Bodie: And a good evening to you, Sgt. Carver.
Carver: See.
Bodie: And a VERY good evening to you, Officer Collichio!
Colicchio: Fuck yourself with a 40, shit-breath.

TV Show: The Wire
Snoop: God-dayumn.
Salesman: I see you’ve got the DeWalt cordless. [pause] Your nailgun. DeWalt four-ten.

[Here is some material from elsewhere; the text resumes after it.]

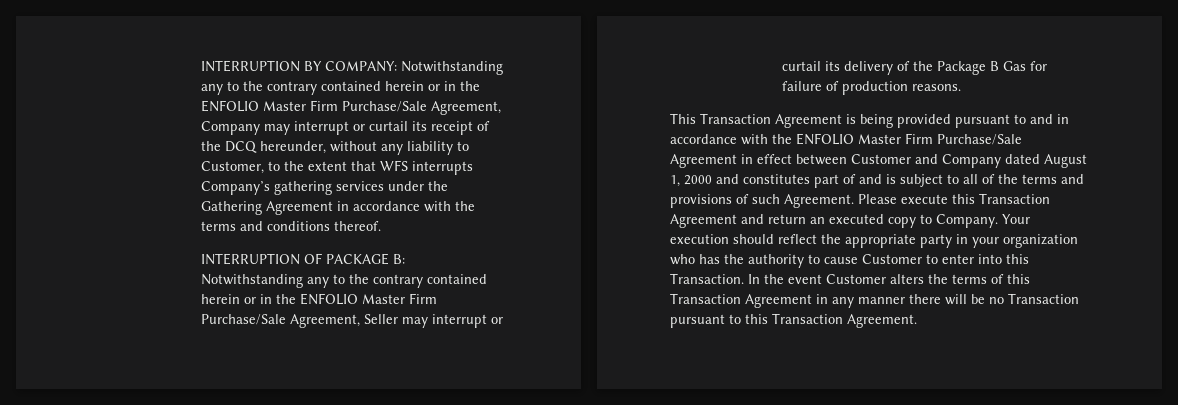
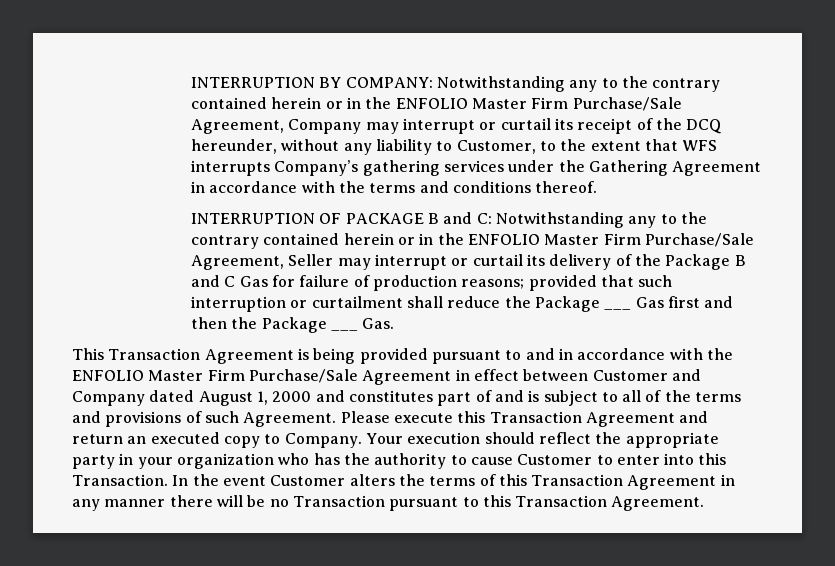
[392,254,405,264] B: -> [428,212,492,224] B and C:
(999, 66) none -> [191,275,236,287] and C
[911,84,961,91] reasons. -> [461,275,673,291] [191,296,632,312] [635,296,734,308] [191,317,359,333] [362,318,395,329] reasons; provided that such interruption or curtailment shall reduce the Package ___ Gas first and then the Package ___ Gas.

Snoop: Yeah. Trouble is, ya leave it in the truck for a while, and need to step up and use da bitch, da battery don’t hold up, ya know?
Salesman: Yeah. Cordless'll do that. You might want to consider the powder-actuated tool. The Hilti DX460MX or the Simpson PTP. These two are my Cadillacs. Everything else on this board is second best, sorry to say. Are you contracting or just doing some work around the house?
Snoop: Nah, we work all over.
Salesman: Full time?
Snoop: Nah, we had about five jobs last month.
Salesman: At that rate, the cost of the powder actuated gun justifies itself.
Snoop: You say ‘power’?
Salesman: Powder.
Snoop: Like gunpowder.
Salesman: Yeah. The DX460 is fully automatic, with a 27 caliber charge. Wood, concrete, steel to steel, she’ll throw a fastener into anything. And for my money, she handles recoil better than the Simpson or the P3500. You understand what I mean by recoil?
Snoop: Yeah. The kickback. I’m wit cha.
Salesman: That’s right.
Snoop: 27 caliber, huh?
Salesman: Not large ballistically, but for driving nails, its enough. Any more and you’d add to the recoil.
Snoop: Aw shit, I seen a tiny ass .22 round nose drop a nigga plenty a days, man. Motherfuckers get up in ya like a pinball, rip your ass up. Big joints though? Most the time they just break a bone and they just say “fuck it.” I’ma go with this right here, man. How much do I owe you?
Salesman: Six-sixty-nine, plus tax.
[Snoop counts out money]
Salesman: No no, just pay at the register.
Snoop: No man you handle that for me, and keep the rest for your time.